In total, five mutations were identified respectively using directly sequencing of the exons and flanking splicing sites of HSF4 (Table 2 and Fig. 3), in five unrelated families with congenital cataracts. There were no variants on other seventeen causing genes detected in these five families. All of the five mutations have not been previously reported. Some mutations identified in other 17 families with congenital cataracts were not reported here. The clinical significances of the five mutations were generated by InterVar [9] software on the basis of the criteria recommended by ACMG/AMP guidelines. The process is automatically done firstly, and then follows a manual adjustment to reclassify the mutations for the criteria that InterVar recommends. These five mutations match the criterion of pathogenic moderate 1 (PM1) since all of them are in the hot spot regions. The five mutations were absent in the public databases including 1000 Genomes, ExAC and Genome Aggregation Database, which indicates they match the criterion of pathogenic moderate 2 (PM2). These five mutations were cosegregation with congenital cataracts in each affected family members (Figs. 1 and 3), indicating that they match the criterion of pathogenic supporting 1 (PP1).

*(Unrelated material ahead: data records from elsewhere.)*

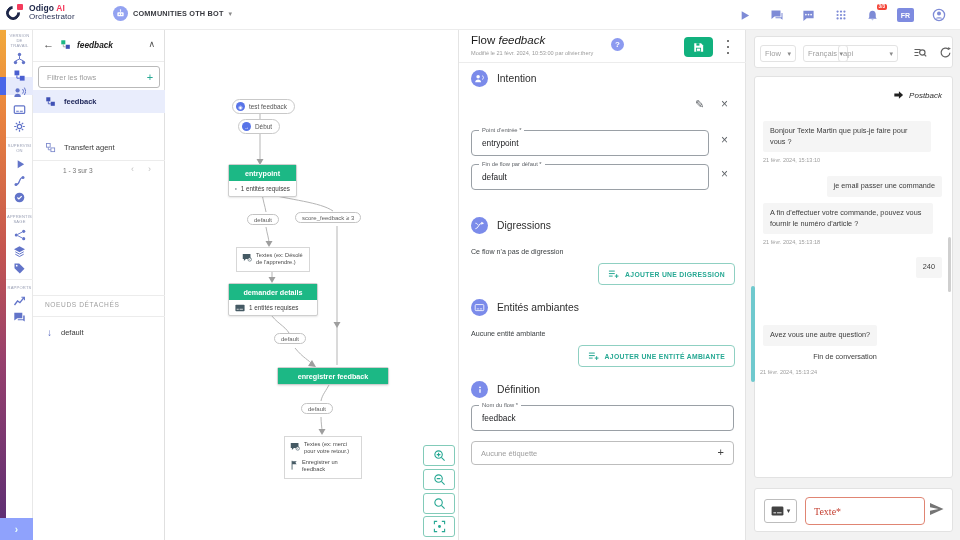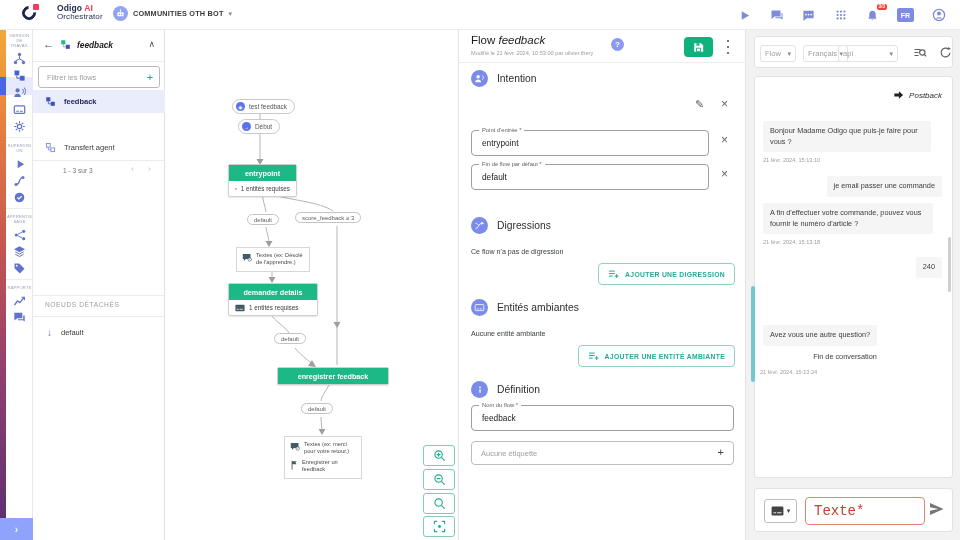--- a/index.html
+++ b/index.html
@@ -2,21 +2,21 @@
 <html><head>
 <meta charset="utf-8">
 <style>
   *{box-sizing:border-box;margin:0;padding:0}
   html,body{width:960px;height:540px;overflow:hidden}
   body{position:relative;font-family:"Liberation Sans",sans-serif;background:#fff;color:#333}
   svg{display:block}
 
   
   .hdr{position:absolute;left:0;top:0;width:960px;height:30px;background:#fff;border-bottom:1px solid #ececec;z-index:30}
-  .logo{position:absolute;left:22px;top:4px;display:flex;align-items:flex-end;gap:18px}
+  .logo{position:absolute;left:6px;top:4px;display:flex;align-items:flex-end;gap:6px}
   .logo-c{position:relative;width:17px;height:17px}
   .logo-ring{position:absolute;left:0;top:2px;width:14px;height:14px;border:3.2px solid #1e2749;border-radius:50%;border-top-color:transparent;transform:rotate(40deg)}
   .logo-sq{position:absolute;right:0;top:0;width:6px;height:6px;background:#f43b5c;border-radius:1px}
   .logo-txt{line-height:8.5px;font-size:8.5px;font-weight:bold;color:#1e2749;letter-spacing:.1px}
   .logo-ai{color:#f43b5c}
   .logo-sub{font-weight:normal;font-size:8px;color:#2a3356}
   .botchip{position:absolute;left:113px;top:6px;display:flex;align-items:center;gap:5px;cursor:pointer}
   .bot-ic{width:15px;height:15px;border-radius:50%;background:#93a2f1;display:flex;align-items:center;justify-content:center}
   .bot-lbl{font-size:7.3px;font-weight:bold;color:#37393f;letter-spacing:.2px}
   .caret{font-size:7px;color:#8a8a8a}
@@ -105,21 +105,21 @@
   .convo{left:8px;top:46px;width:199px;height:402px}
   .pback{position:absolute;right:10px;top:13px;display:flex;align-items:center;gap:5px;font-size:8px;font-style:italic;color:#2b2b2b}
   .bub{position:absolute;background:#f5f5f5;border-radius:2px;padding:5px 7px;font-size:7.3px;line-height:1.45;color:#3c3c3c}
   .ts{position:absolute;font-size:5.6px;color:#9e9e9e;white-space:nowrap}
   .gbar{position:absolute;left:-4px;top:209px;width:4px;height:96px;background:#6fc9ce;border-radius:2px}
   .endnote{position:absolute;left:0;top:275px;width:180px;text-align:center;font-size:7.3px;color:#3c3c3c}
   .scroll{position:absolute;right:1px;top:160px;width:3px;height:55px;background:#cfcfcf;border-radius:2px}
   .inbar{left:8px;top:458px;width:199px;height:44px}
   .attach{position:absolute;left:9px;top:10px;width:33px;height:24px;border:1px solid #bdbdbd;border-radius:3px;display:flex;align-items:center;justify-content:center;gap:3px;cursor:pointer}
   .cin{position:absolute;left:50px;top:8px;width:120px;height:28px;border:1px solid #e08573;border-radius:4px}
-  .cin input{width:100%;height:100%;border:0;outline:0;background:transparent;padding-left:8px;font-size:14px;font-family:Liberation Mono, monospace;color:#c43e2f}
+  .cin input{width:100%;height:100%;border:0;outline:0;background:transparent;padding-left:8px;font-size:10px;font-family:Liberation Serif, serif;color:#c43e2f}
   .cin input::placeholder{color:#c43e2f;opacity:1}
   .send{position:absolute;right:8px;top:13px;cursor:pointer}
 </style>
 </head>
 <body>
 
 <header class="hdr">
   <div class="logo">
     <span class="logo-c">
         <i class="logo-ring"></i>
@@ -603,21 +603,21 @@
       </span>
   </div>
 
   <div class="card convo">
     <div class="pback">
       <svg width="11" height="10" viewBox="0 0 13 12">
           <path d="M1.5 4.2h5.5V1.5L12 6l-5 4.5V7.8H1.5z" fill="#212121"></path>
         </svg>
       <span>Postback</span>
     </div>
-    <div class="bub" style="left:8px;top:44px;width:168px">Bonjour Madame Odigo que puis-je faire pour vous ?</div>
+    <div class="bub" style="left:8px;top:44px;width:168px">Bonjour Texte Martin que puis-je faire pour vous ?</div>
     <div class="ts" style="left:8px;top:80px">21 févr. 2024, 15:13:10</div>
     <div class="bub" style="right:10px;top:99px">je email passer une commande</div>
     <div class="bub" style="left:8px;top:126px;width:170px">A fin d'effectuer votre commande, pouvez vous fournir le numéro d'article ?</div>
     <div class="ts" style="left:8px;top:162px">21 févr. 2024, 15:13:18</div>
     <div class="bub" style="right:10px;top:180px">240</div>
     <div class="gbar"></div>
     <div class="bub" style="left:8px;top:248px">Avez vous une autre question?</div>
     <div class="endnote">Fin de conversation</div>
     <div class="ts" style="left:5px;top:292px">21 févr. 2024, 15:13:24</div>
     <div class="scroll"></div>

In Family CAT-02, the mutation was identified as a c.314G > C missense mutation, where a Serine was replaced by a Threonine at codon 105 (p.Ser105Thr). In Family CAT-12, a c.218G > T substitution was identified, which result in the replacement of an Arginine at position 73 by Leucine (p.Arg73Leu). In Family CAT-37, a c.233A > G missense mutation was identified, which led to Tyrosine at position 78 replaced by Cysteine (p.Tyr78Cys). In Family CAT-51, a c.187 T > C substitution led to Phenylalanine at position 63 replaced by Leucine (p.Phe63Leu). PolyPhen-2 predicted “probably damaging” of all the four variants except for c.233A > G (benign); while the SIFT method predicted “deleterious” for all the four variants except for c.314G > C (tolerated). These predictions indicated that the four variants may have effect on protein function. In Family CAT-50, a IVS5 c.233-1G > A mutation at 1 bp splice sites of the codon 78 is predicted to alter the WT acceptor site and most probably affect splicing by Human Splicing Finder software, which meet the criterion of pathogenic very strong (PVS1).

Finally, all five novel mutations were classified as “likely pathogenic” for congenital cataracts except for IVS5 c.233-1G > A mutation “pathogenic” using InterVar [9] software in accordance with ACMG standards. PM1, PM2 and PP3 were automated for the four missense mutations. The details of each mutation can be seen in the Table 2.